Release of production licence
Meanwhile, addressing the release of the production licence granted to EEPGL and its partners for the project, Minister Vickram Bharrat says that the companies have to work out “some internal arrangements” before the licence can be released to the public.
On Wednesday, Minister Bharrat told Sunday Stabroek that the government has all intentions to release the production licence for scrutiny but he could not say when that would be done.
“The production licence will be released because we did release Payara already but that will be done as soon as it is registered. There is some internal arrangement with the companies in EEPGL and after that and the environmental EPA permit and so are in order, we will release it,” he said on the sidelines of Wednesday’s parliamentary sitting.

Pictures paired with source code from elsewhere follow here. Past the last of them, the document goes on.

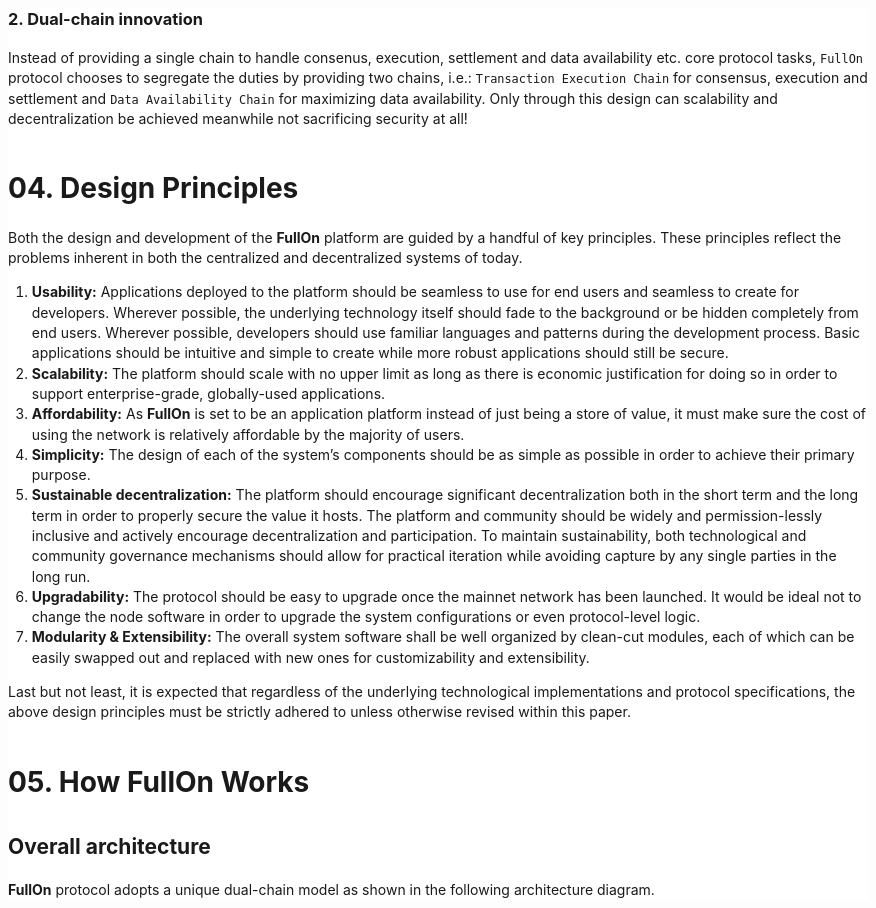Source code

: ### 2. Dual-chain innovation

Instead of providing a single chain to handle consenus, execution, settlement and data availability etc. core protocol tasks, `FullOn` protocol chooses to segregate the duties by providing two chains, i.e.: `Transaction Execution Chain` for consensus, execution and settlement and `Data Availability Chain` for maximizing data availability. Only through this design can scalability and decentralization be achieved meanwhile not sacrificing security at all!

# 04. Design Principles

Both the design and development of the **FullOn** platform are guided by a handful of key principles.  These principles reflect the problems inherent in both the centralized and decentralized systems of today.

1. **Usability:** Applications deployed to the platform should be seamless to use for end users and seamless to create for developers.  Wherever possible, the underlying technology itself should fade to the background or be hidden completely from end users.  Wherever possible, developers should use familiar languages and patterns during the development process. Basic applications should be intuitive and simple to create while more robust applications should still be secure.
2. **Scalability:** The platform should scale with no upper limit as long as there is economic justification for doing so in order to support enterprise-grade, globally-used applications.
3. **Affordability:** As **FullOn** is set to be an application platform instead of just being a store of value, it must make sure the cost of using the network is relatively affordable by the majority of users.
4. **Simplicity:** The design of each of the system’s components should be as simple as possible in order to achieve their primary purpose. 
5. **Sustainable decentralization:** The platform should encourage significant decentralization both in the short term and the long term in order to properly secure the value it hosts. The platform and community should be widely and permission-lessly inclusive and actively encourage decentralization and participation. To maintain sustainability, both technological and community governance mechanisms should allow for practical iteration while avoiding capture by any single parties in the long run.
6. **Upgradability:** The protocol should be easy to upgrade once the mainnet network has been launched. It would be ideal not to change the node software in order to upgrade the system configurations or even protocol-level logic.
7. **Modularity & Extensibility:** The overall system software shall be well organized by clean-cut modules, each of which can be easily swapped out and replaced with new ones for customizability and extensibility.

Last but not least, it is expected that regardless of the underlying technological implementations and protocol specifications, the above design principles must be strictly adhered to unless otherwise revised within this paper.


# 05. How FullOn Works
## Overall architecture

**FullOn** protocol adopts a unique dual-chain model as shown in the following architecture diagram.
<p align="center">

Pressed on what registration needs to be done and relating to the details of the arrangement, the minister indicated that he is not furnished with such information.
“I can’t say exactly what is it that they need to do and I also cannot say when it will be done but rest assured that the production licence will be released once everything is in order,” Bharrat added.

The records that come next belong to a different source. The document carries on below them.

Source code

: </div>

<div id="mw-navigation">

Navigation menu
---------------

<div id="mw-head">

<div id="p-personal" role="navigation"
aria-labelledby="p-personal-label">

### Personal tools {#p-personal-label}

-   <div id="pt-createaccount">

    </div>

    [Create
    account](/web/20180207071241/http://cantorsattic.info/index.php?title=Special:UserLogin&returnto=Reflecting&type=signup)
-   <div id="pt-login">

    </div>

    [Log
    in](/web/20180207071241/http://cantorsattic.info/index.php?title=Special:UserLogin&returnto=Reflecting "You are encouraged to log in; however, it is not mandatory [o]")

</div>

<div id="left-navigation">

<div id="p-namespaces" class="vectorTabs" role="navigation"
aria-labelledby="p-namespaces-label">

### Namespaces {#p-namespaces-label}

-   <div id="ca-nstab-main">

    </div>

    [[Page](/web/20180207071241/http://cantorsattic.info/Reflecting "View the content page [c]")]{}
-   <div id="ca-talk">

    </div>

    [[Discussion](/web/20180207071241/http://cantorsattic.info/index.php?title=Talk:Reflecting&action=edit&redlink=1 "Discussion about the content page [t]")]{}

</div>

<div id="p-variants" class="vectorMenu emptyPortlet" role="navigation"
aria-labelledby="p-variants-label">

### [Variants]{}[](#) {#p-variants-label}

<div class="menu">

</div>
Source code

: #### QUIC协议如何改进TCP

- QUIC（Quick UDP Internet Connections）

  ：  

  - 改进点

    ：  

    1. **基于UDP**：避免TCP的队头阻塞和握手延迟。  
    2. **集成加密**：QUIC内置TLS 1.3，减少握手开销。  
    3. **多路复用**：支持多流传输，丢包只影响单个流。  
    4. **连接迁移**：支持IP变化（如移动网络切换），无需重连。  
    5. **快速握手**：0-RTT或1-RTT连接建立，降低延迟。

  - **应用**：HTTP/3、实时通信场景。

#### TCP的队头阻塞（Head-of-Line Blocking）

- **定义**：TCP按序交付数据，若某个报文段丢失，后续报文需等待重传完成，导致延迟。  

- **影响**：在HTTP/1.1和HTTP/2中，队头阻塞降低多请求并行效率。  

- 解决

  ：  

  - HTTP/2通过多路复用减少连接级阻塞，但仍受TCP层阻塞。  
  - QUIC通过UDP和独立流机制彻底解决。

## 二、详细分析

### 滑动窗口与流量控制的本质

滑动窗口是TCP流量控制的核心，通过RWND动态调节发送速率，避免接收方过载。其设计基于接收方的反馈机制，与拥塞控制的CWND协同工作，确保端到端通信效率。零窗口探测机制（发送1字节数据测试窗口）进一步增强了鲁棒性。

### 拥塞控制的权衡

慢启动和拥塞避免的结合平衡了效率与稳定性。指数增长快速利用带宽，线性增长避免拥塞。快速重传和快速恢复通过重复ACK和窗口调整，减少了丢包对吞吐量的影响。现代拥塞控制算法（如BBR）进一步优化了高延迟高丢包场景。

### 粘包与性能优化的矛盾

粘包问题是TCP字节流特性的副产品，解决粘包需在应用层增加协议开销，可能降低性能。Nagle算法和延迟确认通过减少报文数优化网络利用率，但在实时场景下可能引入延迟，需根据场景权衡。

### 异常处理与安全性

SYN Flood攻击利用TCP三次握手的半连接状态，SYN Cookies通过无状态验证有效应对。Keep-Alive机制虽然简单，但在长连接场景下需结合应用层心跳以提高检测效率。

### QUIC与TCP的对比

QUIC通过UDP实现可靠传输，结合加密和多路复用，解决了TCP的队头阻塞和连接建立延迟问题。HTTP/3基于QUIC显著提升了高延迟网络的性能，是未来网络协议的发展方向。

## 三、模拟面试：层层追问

The speed with which the production licence followed the environmental clearance has resulted in concerns here that the government and ExxonMobil are moving to extract oil at breakneck speed no matter the environmental and climate concerns that persist.

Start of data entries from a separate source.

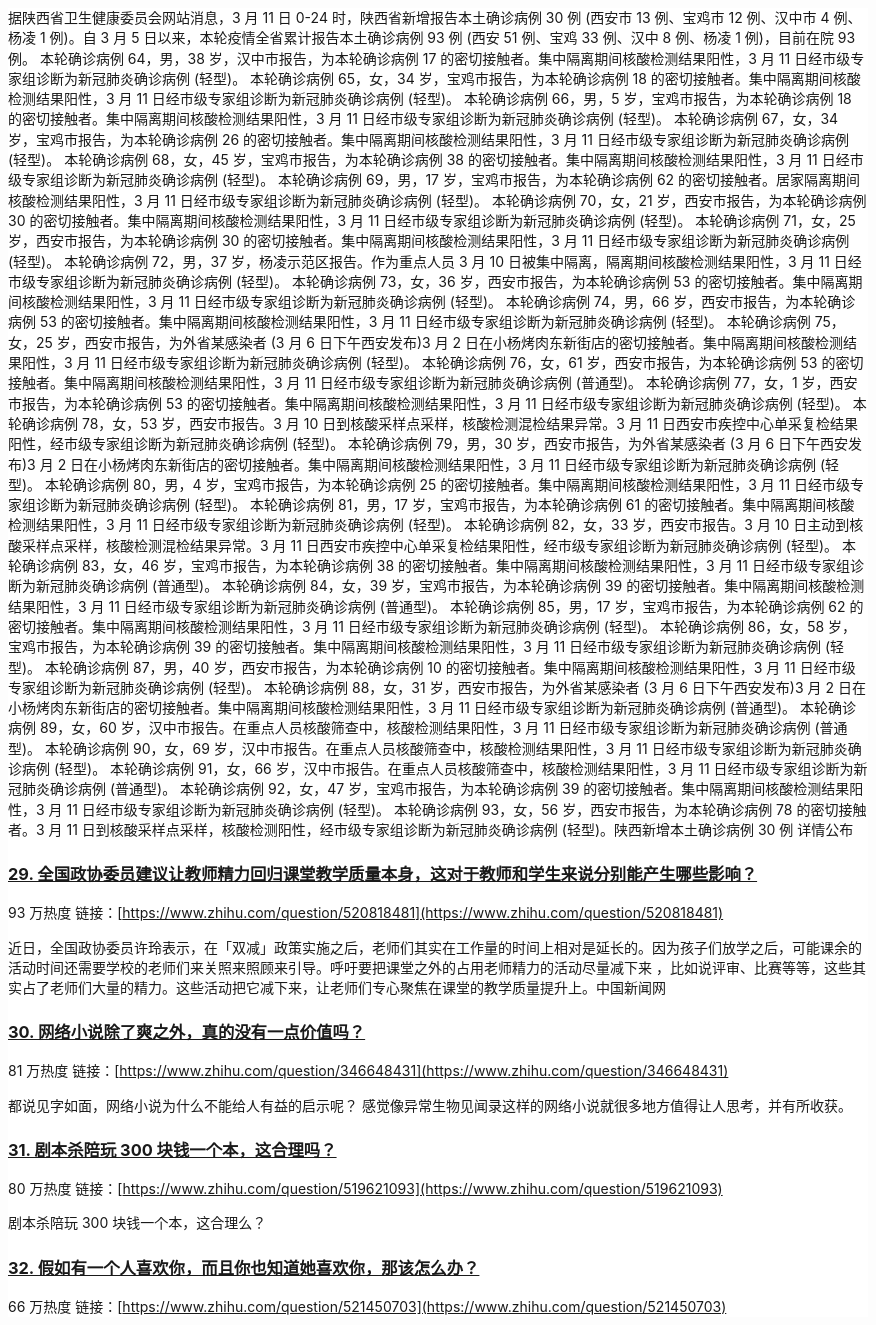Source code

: 据陕西省卫生健康委员会网站消息，3 月 11 日 0-24 时，陕西省新增报告本土确诊病例 30 例 (西安市 13 例、宝鸡市 12 例、汉中市 4 例、杨凌 1 例)。自 3 月 5 日以来，本轮疫情全省累计报告本土确诊病例 93 例 (西安 51 例、宝鸡 33 例、汉中 8 例、杨凌 1 例)，目前在院 93 例。 本轮确诊病例 64，男，38 岁，汉中市报告，为本轮确诊病例 17 的密切接触者。集中隔离期间核酸检测结果阳性，3 月 11 日经市级专家组诊断为新冠肺炎确诊病例 (轻型)。 本轮确诊病例 65，女，34 岁，宝鸡市报告，为本轮确诊病例 18 的密切接触者。集中隔离期间核酸检测结果阳性，3 月 11 日经市级专家组诊断为新冠肺炎确诊病例 (轻型)。 本轮确诊病例 66，男，5 岁，宝鸡市报告，为本轮确诊病例 18 的密切接触者。集中隔离期间核酸检测结果阳性，3 月 11 日经市级专家组诊断为新冠肺炎确诊病例 (轻型)。 本轮确诊病例 67，女，34 岁，宝鸡市报告，为本轮确诊病例 26 的密切接触者。集中隔离期间核酸检测结果阳性，3 月 11 日经市级专家组诊断为新冠肺炎确诊病例 (轻型)。 本轮确诊病例 68，女，45 岁，宝鸡市报告，为本轮确诊病例 38 的密切接触者。集中隔离期间核酸检测结果阳性，3 月 11 日经市级专家组诊断为新冠肺炎确诊病例 (轻型)。 本轮确诊病例 69，男，17 岁，宝鸡市报告，为本轮确诊病例 62 的密切接触者。居家隔离期间核酸检测结果阳性，3 月 11 日经市级专家组诊断为新冠肺炎确诊病例 (轻型)。 本轮确诊病例 70，女，21 岁，西安市报告，为本轮确诊病例 30 的密切接触者。集中隔离期间核酸检测结果阳性，3 月 11 日经市级专家组诊断为新冠肺炎确诊病例 (轻型)。 本轮确诊病例 71，女，25 岁，西安市报告，为本轮确诊病例 30 的密切接触者。集中隔离期间核酸检测结果阳性，3 月 11 日经市级专家组诊断为新冠肺炎确诊病例 (轻型)。 本轮确诊病例 72，男，37 岁，杨凌示范区报告。作为重点人员 3 月 10 日被集中隔离，隔离期间核酸检测结果阳性，3 月 11 日经市级专家组诊断为新冠肺炎确诊病例 (轻型)。 本轮确诊病例 73，女，36 岁，西安市报告，为本轮确诊病例 53 的密切接触者。集中隔离期间核酸检测结果阳性，3 月 11 日经市级专家组诊断为新冠肺炎确诊病例 (轻型)。 本轮确诊病例 74，男，66 岁，西安市报告，为本轮确诊病例 53 的密切接触者。集中隔离期间核酸检测结果阳性，3 月 11 日经市级专家组诊断为新冠肺炎确诊病例 (轻型)。 本轮确诊病例 75，女，25 岁，西安市报告，为外省某感染者 (3 月 6 日下午西安发布)3 月 2 日在小杨烤肉东新街店的密切接触者。集中隔离期间核酸检测结果阳性，3 月 11 日经市级专家组诊断为新冠肺炎确诊病例 (轻型)。 本轮确诊病例 76，女，61 岁，西安市报告，为本轮确诊病例 53 的密切接触者。集中隔离期间核酸检测结果阳性，3 月 11 日经市级专家组诊断为新冠肺炎确诊病例 (普通型)。 本轮确诊病例 77，女，1 岁，西安市报告，为本轮确诊病例 53 的密切接触者。集中隔离期间核酸检测结果阳性，3 月 11 日经市级专家组诊断为新冠肺炎确诊病例 (轻型)。 本轮确诊病例 78，女，53 岁，西安市报告。3 月 10 日到核酸采样点采样，核酸检测混检结果异常。3 月 11 日西安市疾控中心单采复检结果阳性，经市级专家组诊断为新冠肺炎确诊病例 (轻型)。 本轮确诊病例 79，男，30 岁，西安市报告，为外省某感染者 (3 月 6 日下午西安发布)3 月 2 日在小杨烤肉东新街店的密切接触者。集中隔离期间核酸检测结果阳性，3 月 11 日经市级专家组诊断为新冠肺炎确诊病例 (轻型)。 本轮确诊病例 80，男，4 岁，宝鸡市报告，为本轮确诊病例 25 的密切接触者。集中隔离期间核酸检测结果阳性，3 月 11 日经市级专家组诊断为新冠肺炎确诊病例 (轻型)。 本轮确诊病例 81，男，17 岁，宝鸡市报告，为本轮确诊病例 61 的密切接触者。集中隔离期间核酸检测结果阳性，3 月 11 日经市级专家组诊断为新冠肺炎确诊病例 (轻型)。 本轮确诊病例 82，女，33 岁，西安市报告。3 月 10 日主动到核酸采样点采样，核酸检测混检结果异常。3 月 11 日西安市疾控中心单采复检结果阳性，经市级专家组诊断为新冠肺炎确诊病例 (轻型)。 本轮确诊病例 83，女，46 岁，宝鸡市报告，为本轮确诊病例 38 的密切接触者。集中隔离期间核酸检测结果阳性，3 月 11 日经市级专家组诊断为新冠肺炎确诊病例 (普通型)。 本轮确诊病例 84，女，39 岁，宝鸡市报告，为本轮确诊病例 39 的密切接触者。集中隔离期间核酸检测结果阳性，3 月 11 日经市级专家组诊断为新冠肺炎确诊病例 (普通型)。 本轮确诊病例 85，男，17 岁，宝鸡市报告，为本轮确诊病例 62 的密切接触者。集中隔离期间核酸检测结果阳性，3 月 11 日经市级专家组诊断为新冠肺炎确诊病例 (轻型)。 本轮确诊病例 86，女，58 岁，宝鸡市报告，为本轮确诊病例 39 的密切接触者。集中隔离期间核酸检测结果阳性，3 月 11 日经市级专家组诊断为新冠肺炎确诊病例 (轻型)。 本轮确诊病例 87，男，40 岁，西安市报告，为本轮确诊病例 10 的密切接触者。集中隔离期间核酸检测结果阳性，3 月 11 日经市级专家组诊断为新冠肺炎确诊病例 (轻型)。 本轮确诊病例 88，女，31 岁，西安市报告，为外省某感染者 (3 月 6 日下午西安发布)3 月 2 日在小杨烤肉东新街店的密切接触者。集中隔离期间核酸检测结果阳性，3 月 11 日经市级专家组诊断为新冠肺炎确诊病例 (普通型)。 本轮确诊病例 89，女，60 岁，汉中市报告。在重点人员核酸筛查中，核酸检测结果阳性，3 月 11 日经市级专家组诊断为新冠肺炎确诊病例 (普通型)。 本轮确诊病例 90，女，69 岁，汉中市报告。在重点人员核酸筛查中，核酸检测结果阳性，3 月 11 日经市级专家组诊断为新冠肺炎确诊病例 (轻型)。 本轮确诊病例 91，女，66 岁，汉中市报告。在重点人员核酸筛查中，核酸检测结果阳性，3 月 11 日经市级专家组诊断为新冠肺炎确诊病例 (普通型)。 本轮确诊病例 92，女，47 岁，宝鸡市报告，为本轮确诊病例 39 的密切接触者。集中隔离期间核酸检测结果阳性，3 月 11 日经市级专家组诊断为新冠肺炎确诊病例 (轻型)。 本轮确诊病例 93，女，56 岁，西安市报告，为本轮确诊病例 78 的密切接触者。3 月 11 日到核酸采样点采样，核酸检测阳性，经市级专家组诊断为新冠肺炎确诊病例 (轻型)。陕西新增本土确诊病例 30 例 详情公布

### [29. 全国政协委员建议让教师精力回归课堂教学质量本身，这对于教师和学生来说分别能产生哪些影响？](https://www.zhihu.com/question/520818481)
93 万热度 链接：[https://www.zhihu.com/question/520818481](https://www.zhihu.com/question/520818481)

近日，全国政协委员许玲表示，在「双减」政策实施之后，老师们其实在工作量的时间上相对是延长的。因为孩子们放学之后，可能课余的活动时间还需要学校的老师们来关照来照顾来引导。呼吁要把课堂之外的占用老师精力的活动尽量减下来 ，比如说评审、比赛等等，这些其实占了老师们大量的精力。这些活动把它减下来，让老师们专心聚焦在课堂的教学质量提升上。中国新闻网

### [30. 网络小说除了爽之外，真的没有一点价值吗？](https://www.zhihu.com/question/346648431)
81 万热度 链接：[https://www.zhihu.com/question/346648431](https://www.zhihu.com/question/346648431)

都说见字如面，网络小说为什么不能给人有益的启示呢？ 感觉像异常生物见闻录这样的网络小说就很多地方值得让人思考，并有所收获。

### [31. 剧本杀陪玩 300 块钱一个本，这合理吗？](https://www.zhihu.com/question/519621093)
80 万热度 链接：[https://www.zhihu.com/question/519621093](https://www.zhihu.com/question/519621093)

剧本杀陪玩 300 块钱一个本，这合理么？

### [32. 假如有一个人喜欢你，而且你也知道她喜欢你，那该怎么办？](https://www.zhihu.com/question/521450703)
66 万热度 链接：[https://www.zhihu.com/question/521450703](https://www.zhihu.com/question/521450703)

Civil society group, Article 13 has already called on the government to release the production licence for the Yellowtail development and expressed consternation at the speed with which approval had come and the studies that still need to be done.
In a statement issued days after the announcement was made, Article 13 expressed skepticism that technical staff of the Ministry of Natural Resources were able to review and evaluate the 41-page environmental permit all in less than 48 hours.
“What stands out in this whole sordid business is not only that the Environmental Protection Agency, the Environment Assessment Board and the Ministry of Natural Resources are unable to exercise independent judgement among themselves but that the Government seems willing to act in accordance with the dictates of the oil companies. Mindful of the law’s requirements for relinquishment of blocks, the oil companies must be only too pleased that the Government has delegated to them the determination of the country’s depletion policy!” Article 13 had said.
There are concerns that the government is moving at record speed when dealing with the development of the oil and gas industry. Government has already lashed out at several civil society bodies that raised this issue.